* **Problem to solve**
Write out the part of the article on Whitbread's £1 billion rights issue below, starting with "Announcing the issue" and going on through "restaurants remain shuttered.", word for word.

* **Reading passage**
▬▬▬▬▬▬▬▬▬▬
Whitbread, the FTSE 100 company that owns the Premier Inns hotel brand and Beefeater restaurants is to call on existing investors to fund a new £1 billion rights issue. The cash will be used to ‘shore up’ the companies balance sheet for the duration of the Covid-19 pandemic, which has hit the travel and tourism industries hard. It is also a strategic move to give the company a strong position from which to take advantage of potential acquisition opportunities expected to present themselves over the months ahead.
Announcing the issue yesterday, Whitbread told investors that it had entered the pandemic from a position of “a strong balance sheet and significant liquidity”, but that that its significant fixed expenses mean that “material cash outflows” are inevitable while its hotels and restaurants remain shuttered.
▬▬▬▬▬▬▬▬▬▬
* **Record excerpts**
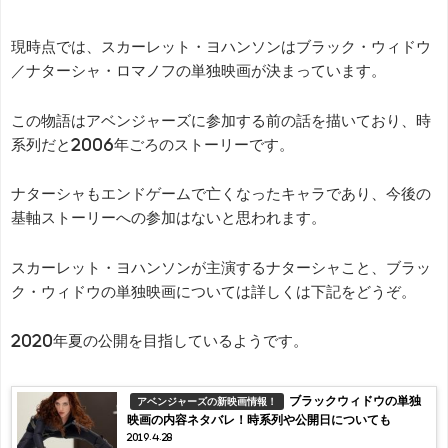
現時点では、スカーレット・ヨハンソンはブラック・ウィドウ
／ナターシャ・ロマノフの単独映画が決まっています。
この物語はアベンジャーズに参加する前の話を描いており、時
系列だと2006年ごろのストーリーです。
ナターシャもエンドゲームで亡くなったキャラであり、今後の
基軸ストーリーへの参加はないと思われます。
スカーレット・ヨハンソンが主演するナターシャこと、ブラッ
ク・ウィドウの単独映画については詳しくは下記をどうぞ。
2020年夏の公開を目指しているようです。
ブラックウィドウの単独
アベンジャーズの新映画情報！
映画の内容ネタバレ！時系列や公開日についても
2019.4.28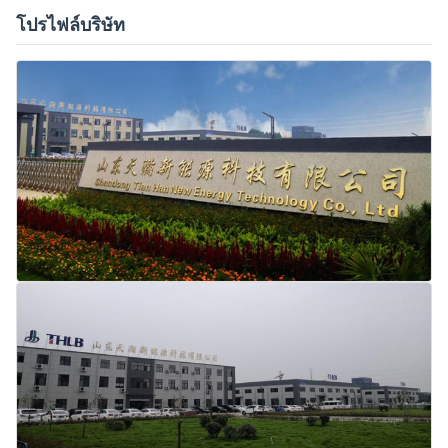
โปรไฟล์บริษัท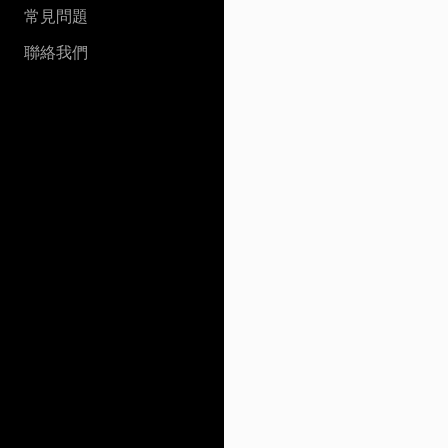
常見問題
聯絡我們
▬▬▬▬▬▬▬▬▬▬
* **Response box**
Announcing the issue yesterday, Whitbread told investors that it had entered the pandemic from a position of “a strong balance sheet and significant liquidity”, but that that its significant fixed expenses mean that “material cash outflows” are inevitable while its hotels and restaurants remain shuttered.